▶ _What you have to do_
Convert the text lines in all of the rows below into a JSON list of strings, one string per line, with blank lines omitted. Leave the pictures out.

▶ _Study material_
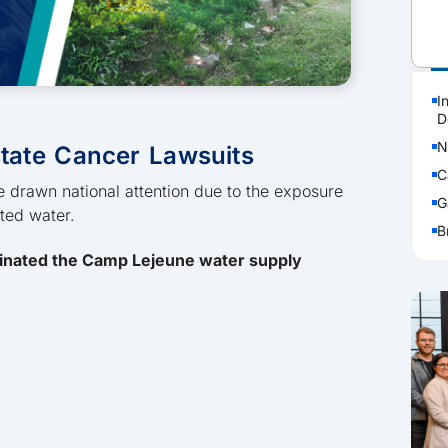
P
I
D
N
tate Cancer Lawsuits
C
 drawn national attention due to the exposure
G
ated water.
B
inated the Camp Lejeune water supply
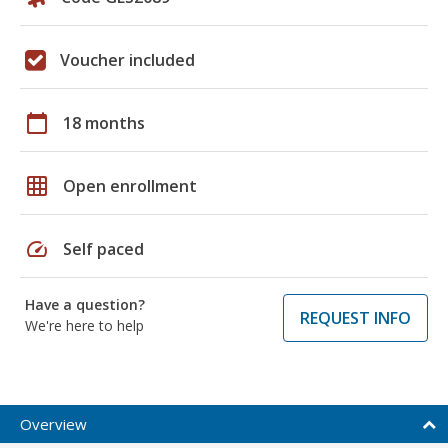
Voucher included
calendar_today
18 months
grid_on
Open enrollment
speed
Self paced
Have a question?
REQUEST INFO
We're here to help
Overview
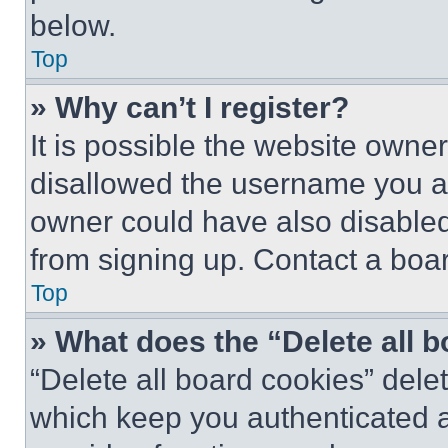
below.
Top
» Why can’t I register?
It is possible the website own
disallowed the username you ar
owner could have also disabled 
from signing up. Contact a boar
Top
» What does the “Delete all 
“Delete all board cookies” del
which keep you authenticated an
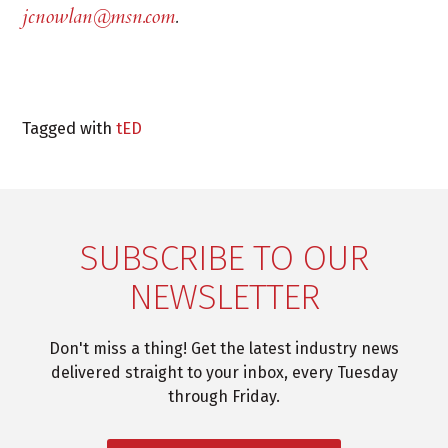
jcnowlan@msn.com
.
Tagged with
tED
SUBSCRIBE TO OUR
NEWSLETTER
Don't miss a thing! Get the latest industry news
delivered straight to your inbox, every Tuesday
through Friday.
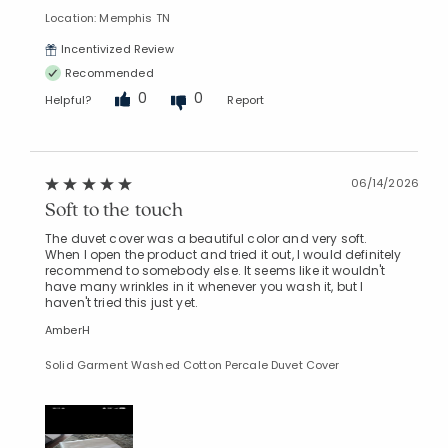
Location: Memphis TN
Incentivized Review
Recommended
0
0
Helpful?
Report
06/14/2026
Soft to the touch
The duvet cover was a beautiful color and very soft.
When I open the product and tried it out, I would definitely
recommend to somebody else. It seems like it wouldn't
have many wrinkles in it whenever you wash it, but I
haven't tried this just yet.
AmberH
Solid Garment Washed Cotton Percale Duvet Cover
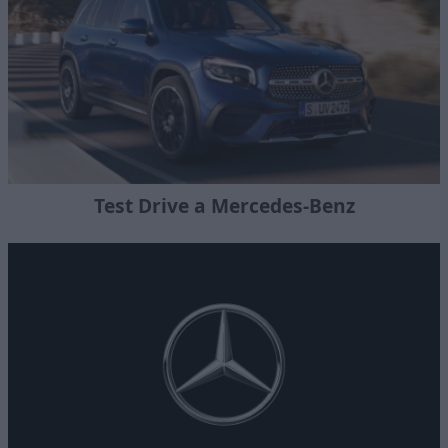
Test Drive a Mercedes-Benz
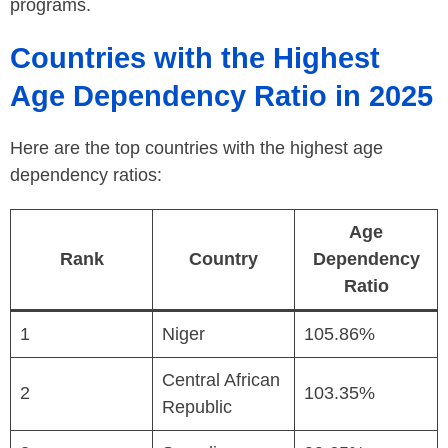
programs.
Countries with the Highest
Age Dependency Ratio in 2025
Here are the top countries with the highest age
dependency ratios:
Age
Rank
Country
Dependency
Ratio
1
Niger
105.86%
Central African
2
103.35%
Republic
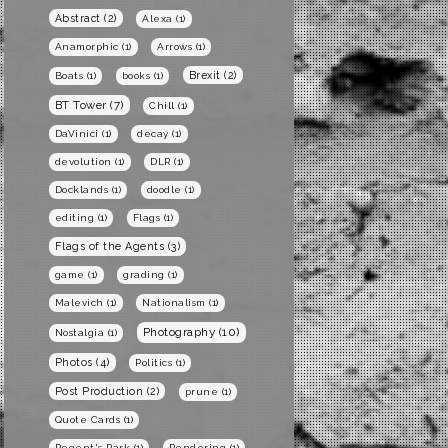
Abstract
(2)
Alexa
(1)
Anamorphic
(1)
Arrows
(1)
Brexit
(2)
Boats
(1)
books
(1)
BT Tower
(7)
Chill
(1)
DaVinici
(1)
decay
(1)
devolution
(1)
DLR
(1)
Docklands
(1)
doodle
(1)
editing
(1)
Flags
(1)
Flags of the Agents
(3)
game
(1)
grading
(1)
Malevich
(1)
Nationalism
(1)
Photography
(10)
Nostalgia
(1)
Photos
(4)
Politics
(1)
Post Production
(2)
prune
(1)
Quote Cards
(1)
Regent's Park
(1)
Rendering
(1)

▶ _Expected answer_
[
  "P",
  "I",
  "D",
  "N",
  "tate Cancer Lawsuits",
  "C",
  " drawn national attention due to the exposure",
  "G",
  "ated water.",
  "B",
  "inated the Camp Lejeune water supply",
  "Voucher included",
  "calendar_today",
  "18 months",
  "grid_on",
  "Open enrollment",
  "speed",
  "Self paced",
  "Have a question?",
  "REQUEST INFO",
  "We're here to help",
  "Overview",
  "below.",
  "Top",
  "» Why can’t I register?",
  "It is possible the website own",
  "disallowed the username you ar",
  "owner could have also disabled ",
  "from signing up. Contact a boar",
  "Top",
  "» What does the “Delete all ",
  "“Delete all board cookies” del",
  "which keep you authenticated an",
  "jcnowlan@msn.com",
  ".",
  "Tagged with",
  "tED",
  "SUBSCRIBE TO OUR",
  "NEWSLETTER",
  "Don't miss a thing! Get the latest industry news",
  "delivered straight to your inbox, every Tuesday",
  "through Friday.",
  "Location: Memphis TN",
  "Incentivized Review",
  "Recommended",
  "0",
  "0",
  "Helpful?",
  "Report",
  "06/14/2026",
  "Soft to the touch",
  "The duvet cover was a beautiful color and very soft.",
  "When I open the product and tried it out, I would definitely",
  "recommend to somebody else. It seems like it wouldn't",
  "have many wrinkles in it whenever you wash it, but I",
  "haven't tried this just yet.",
  "AmberH",
  "Solid Garment Washed Cotton Percale Duvet Cover",
  "Test Drive a Mercedes-Benz",
  "programs.",
  "Countries with the Highest",
  "Age Dependency Ratio in 2025",
  "Here are the top countries with the highest age",
  "dependency ratios:",
  "Age",
  "Rank",
  "Country",
  "Dependency",
  "Ratio",
  "1",
  "Niger",
  "105.86%",
  "Central African",
  "2",
  "103.35%",
  "Republic",
  "Abstract",
  "(2)",
  "Alexa",
  "(1)",
  "Anamorphic",
  "(1)",
  "Arrows",
  "(1)",
  "Brexit",
  "(2)",
  "Boats",
  "(1)",
  "books",
  "(1)",
  "BT Tower",
  "(7)",
  "Chill",
  "(1)",
  "DaVinici",
  "(1)",
  "decay",
  "(1)",
  "devolution",
  "(1)",
  "DLR",
  "(1)",
  "Docklands",
  "(1)",
  "doodle",
  "(1)",
  "editing",
  "(1)",
  "Flags",
  "(1)",
  "Flags of the Agents",
  "(3)",
  "game",
  "(1)",
  "grading",
  "(1)",
  "Malevich",
  "(1)",
  "Nationalism",
  "(1)",
  "Photography",
  "(10)",
  "Nostalgia",
  "(1)",
  "Photos",
  "(4)",
  "Politics",
  "(1)",
  "Post Production",
  "(2)",
  "prune",
  "(1)",
  "Quote Cards",
  "(1)",
  "Regent's Park",
  "(1)",
  "Rendering",
  "(1)"
]